Nine out of 10 Australian babies do not consume enough iron.

The finding, based on nationwide interviews with 1,100 parents who documented their children’s diets, experts worried that the deficiency could affect growth and lead to learning and behavior problems.

A quarter of all babies also do not meet the recommended daily allowance of iron.

The study, conducted by the South Australian Institute of Health and Medical Research, was aimed at children aged six months to two years.

Although most get the right amount of most nutrients, Professor Tim Green and Dr. Merin Netting say 90 percent of children ages 6 to 12 months consume “significantly less iron per day than recommended.”

“Insufficient iron is a concern because we know that iron deficiency negatively affects overall development,” Dr. Netting said.

“It can also cause fatigue, loss of appetite, and poor growth and lead to anemia, a condition in which oxygen is reduced in the body.”

Iron is an important mineral needed to produce red blood cells, which are vital for a healthy immune system, mental function, muscle strength and energy.

Its main role – helps hemoglobin carry oxygen from the lungs to all cells of the body.

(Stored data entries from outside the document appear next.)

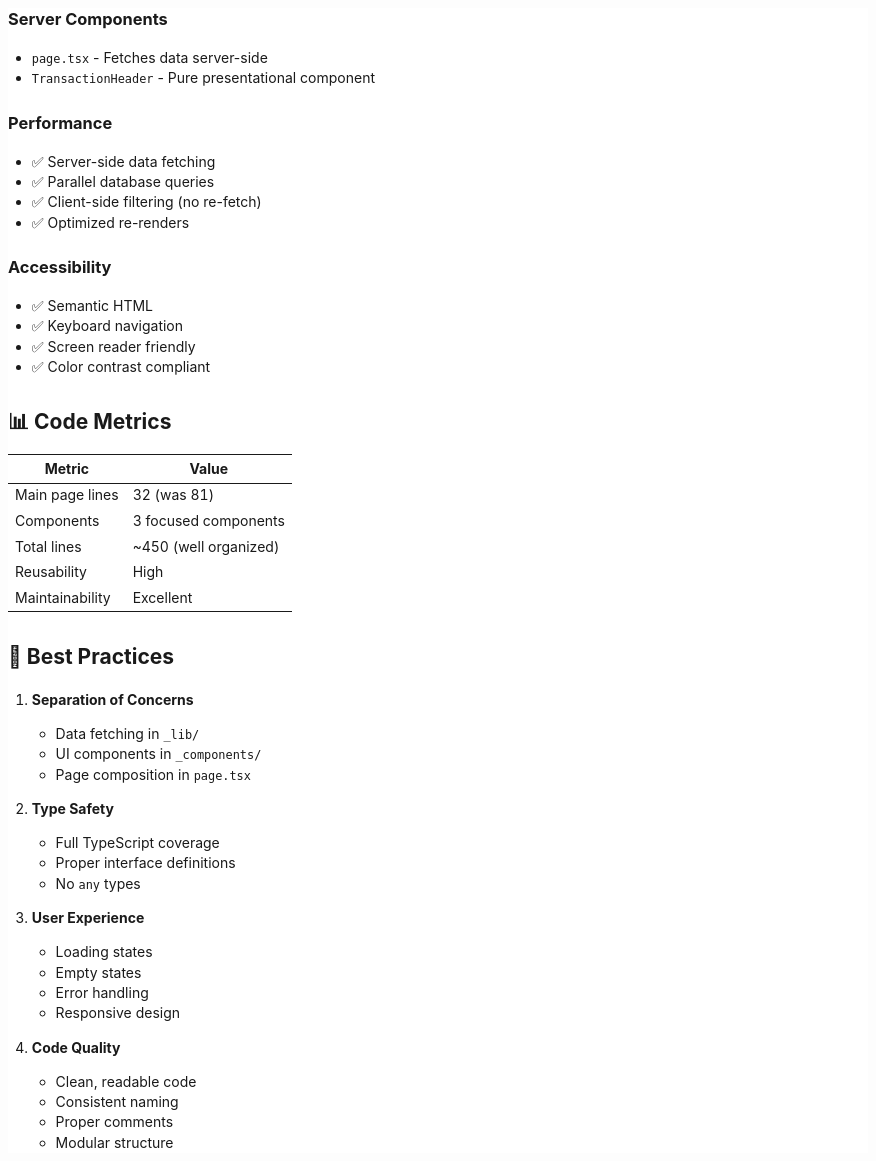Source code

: ### Server Components
- `page.tsx` - Fetches data server-side
- `TransactionHeader` - Pure presentational component

### Performance
- ✅ Server-side data fetching
- ✅ Parallel database queries
- ✅ Client-side filtering (no re-fetch)
- ✅ Optimized re-renders

### Accessibility
- ✅ Semantic HTML
- ✅ Keyboard navigation
- ✅ Screen reader friendly
- ✅ Color contrast compliant

## 📊 Code Metrics

| Metric | Value |
|--------|-------|
| Main page lines | 32 (was 81) |
| Components | 3 focused components |
| Total lines | ~450 (well organized) |
| Reusability | High |
| Maintainability | Excellent |

## 🎯 Best Practices

1. **Separation of Concerns**
   - Data fetching in `_lib/`
   - UI components in `_components/`
   - Page composition in `page.tsx`

2. **Type Safety**
   - Full TypeScript coverage
   - Proper interface definitions
   - No `any` types

3. **User Experience**
   - Loading states
   - Empty states
   - Error handling
   - Responsive design

4. **Code Quality**
   - Clean, readable code
   - Consistent naming
   - Proper comments
   - Modular structure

Humans cannot produce iron, so it must come with food.

The recommendations of the National Council for Health and Medical Research recommend that infants consume 7 mg of iron daily.

To achieve this, they need to eat about 300 g of beef puree or 400 g of fortified porridge.

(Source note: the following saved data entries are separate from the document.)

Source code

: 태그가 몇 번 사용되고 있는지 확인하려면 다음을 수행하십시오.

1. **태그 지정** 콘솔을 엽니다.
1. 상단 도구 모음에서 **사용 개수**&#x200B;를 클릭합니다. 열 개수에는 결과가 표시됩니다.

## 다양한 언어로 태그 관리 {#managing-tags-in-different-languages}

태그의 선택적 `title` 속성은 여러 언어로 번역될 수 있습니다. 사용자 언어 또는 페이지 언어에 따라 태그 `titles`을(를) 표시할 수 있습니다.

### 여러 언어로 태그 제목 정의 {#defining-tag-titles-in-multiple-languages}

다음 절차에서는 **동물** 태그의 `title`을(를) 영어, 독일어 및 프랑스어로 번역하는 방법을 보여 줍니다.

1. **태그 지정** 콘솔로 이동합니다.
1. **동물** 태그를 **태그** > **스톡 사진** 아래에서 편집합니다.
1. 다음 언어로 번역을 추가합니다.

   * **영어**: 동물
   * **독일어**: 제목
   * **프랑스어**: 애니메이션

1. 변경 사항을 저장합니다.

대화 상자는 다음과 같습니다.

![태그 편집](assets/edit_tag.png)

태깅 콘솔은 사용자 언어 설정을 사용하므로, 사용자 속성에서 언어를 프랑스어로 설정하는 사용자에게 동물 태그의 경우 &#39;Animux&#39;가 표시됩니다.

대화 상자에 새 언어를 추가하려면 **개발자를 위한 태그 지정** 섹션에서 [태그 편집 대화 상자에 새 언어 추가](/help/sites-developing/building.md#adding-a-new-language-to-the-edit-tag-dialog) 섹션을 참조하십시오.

“Perhaps the recommended iron intake has been set higher than necessary and should be reconsidered,” Dr Netting said.

“But we won’t be able to confirm whether this is the case without further research with a larger cohort of infants.

“We do not have data on blood iron or anemia in this group, and we urgently need them. If iron levels are low, we may need to consider giving babies iron supplements. ”

A study funded by the Nestle Nutrition Institute also found that about a third of babies consume too much salt.

This is usually due to the consumption of excess processed foods, says Dr. Netting.

“Children develop a taste for salty foods, which are often unhealthy,” she said.

“It can contribute to bad eating habits in the future as well as high blood pressure.”

On the positive side, the level of breastfeeding exceeded expectations: 75 percent of mothers breastfed at six months and 50 percent at 12 months.

“It is gratifying to see that many mothers choose breast milk with all the nutrients it provides, instead of reaching for the infant formula,” Dr. Netting said.